Il faut écouter ce mot, regain, s’enivrer des syllabes en le prononçant : RE… GAIN, le faire sonner comme un musicien… Alors, espiègle, il ne cesse de ricocher en sens insoupçonnés. Un regain, et l’on devine qu’on gagnera deux fois. Et je pense à Molière, dans Dom Juan, pour qui « les commencements ont des charmes inexprimables ». Le regain, n’est-ce pas un commencement qui se donnerait une seconde chance?

Si le regain s’apprécie en amour, en agriculture, il s’épanouit dans l’ivresse.
Le regain, ce sont ces herbes qui poussent et repoussent après les foins du début d’été. L’automne s’ouvrant, ils font l’objet d’une seconde coupe. Riches, grasses et variées, les graminées qui peuplent les herbages de regain nourrissent en grâce les vaches qui paissent. Les laits issus de ces végétaux offrent des arômes frais et soyeux, bien plus : un bel équilibre entre douceurs, acidités et amertumes. Les fromages de ces laits de regain — fruits mûrs — sont parmi les plus prisés pour leur grande qualité de conservation et leurs saveurs subtiles.
Les fruits remontants sont également dits de regain. Ainsi des figues qui frissonnent d’un automne aux chaleurs capricieuses. Les figues se gorgent alors de soleil pour en chérir la tiédeur sucrée. Plus tard, elles la restitueront aux gourmands initiés, cachant en chaque bouchée un flamboiement sacré.
Framboises et fraises aussi, telle la Reine des vallées, variété ancienne qu’on trouve en fin de printemps pour renaître loin de mai, quand l’été flirte avec l’automne.
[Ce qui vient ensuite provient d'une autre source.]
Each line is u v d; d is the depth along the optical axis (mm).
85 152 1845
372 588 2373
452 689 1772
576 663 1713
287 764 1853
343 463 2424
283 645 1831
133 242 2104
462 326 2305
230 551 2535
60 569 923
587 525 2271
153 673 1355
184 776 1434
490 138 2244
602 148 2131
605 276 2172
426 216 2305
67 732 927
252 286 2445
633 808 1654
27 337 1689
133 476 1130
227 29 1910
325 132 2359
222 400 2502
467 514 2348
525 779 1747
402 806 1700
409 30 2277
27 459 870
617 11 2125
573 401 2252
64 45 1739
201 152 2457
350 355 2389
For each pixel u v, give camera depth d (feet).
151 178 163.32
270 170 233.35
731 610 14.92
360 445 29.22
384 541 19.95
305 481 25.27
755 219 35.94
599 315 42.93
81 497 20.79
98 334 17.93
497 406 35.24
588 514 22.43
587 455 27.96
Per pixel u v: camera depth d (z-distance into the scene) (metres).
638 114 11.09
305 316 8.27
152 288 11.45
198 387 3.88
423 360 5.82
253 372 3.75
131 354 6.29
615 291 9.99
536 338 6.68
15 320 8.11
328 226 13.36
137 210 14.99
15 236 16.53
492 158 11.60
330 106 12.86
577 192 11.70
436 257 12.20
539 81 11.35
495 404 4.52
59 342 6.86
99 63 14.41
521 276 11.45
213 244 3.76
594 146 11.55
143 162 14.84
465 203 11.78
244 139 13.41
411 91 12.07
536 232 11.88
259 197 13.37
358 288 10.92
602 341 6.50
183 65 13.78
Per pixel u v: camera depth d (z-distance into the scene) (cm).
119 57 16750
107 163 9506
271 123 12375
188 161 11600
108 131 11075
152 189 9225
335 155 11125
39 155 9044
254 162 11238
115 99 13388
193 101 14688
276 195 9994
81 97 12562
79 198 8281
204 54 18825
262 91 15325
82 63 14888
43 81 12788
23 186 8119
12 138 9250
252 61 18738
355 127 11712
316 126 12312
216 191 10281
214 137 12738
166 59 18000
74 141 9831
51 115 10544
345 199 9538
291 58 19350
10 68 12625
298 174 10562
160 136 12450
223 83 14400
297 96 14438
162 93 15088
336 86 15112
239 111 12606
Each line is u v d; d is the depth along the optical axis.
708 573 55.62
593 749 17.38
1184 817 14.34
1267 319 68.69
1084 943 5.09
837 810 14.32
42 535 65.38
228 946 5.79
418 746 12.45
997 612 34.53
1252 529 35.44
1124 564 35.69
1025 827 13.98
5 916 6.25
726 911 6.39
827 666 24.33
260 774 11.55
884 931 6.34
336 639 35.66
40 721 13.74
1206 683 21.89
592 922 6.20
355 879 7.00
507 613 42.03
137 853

Ces fruit portent une incroyable et fragile saveur qui n’est pas sans évoquer un autre regain. Celui du corps qui, avant de s’éteindre, donne tout une dernière fois, à l’égal de la flamme d’une bougie qui s’envole en prodige de lumière avant de caresser l’obscurité.

Nous voilà au-delà des puissances de vie. Le regain joue avec les terres de la mort, il en mord la frontière pour célébrer l’ultime éclat du vivant.

Le regain est tel un voile qui couvre le sol avant l’hiver. Il le protège tout autant qu’il en épouse la forme future.
Mais en hiver, rien ne meurt, la vie se replie simplement, du sol au sous-sol. Le regain protège cette fuite et en jouit pour offrir une seconde chance au vivant avant qu’il ne conquière le sous-terre. Il salue son repli dans les formes racinaires et tuberculaires et se fait passeur. Goûtez donc aux regains, vous verrez, ils ont des charmes inexprimables : ceux d’une vie qui n’en finit pas d’être vie.
Par le chef de cuisine Bruno Verjus.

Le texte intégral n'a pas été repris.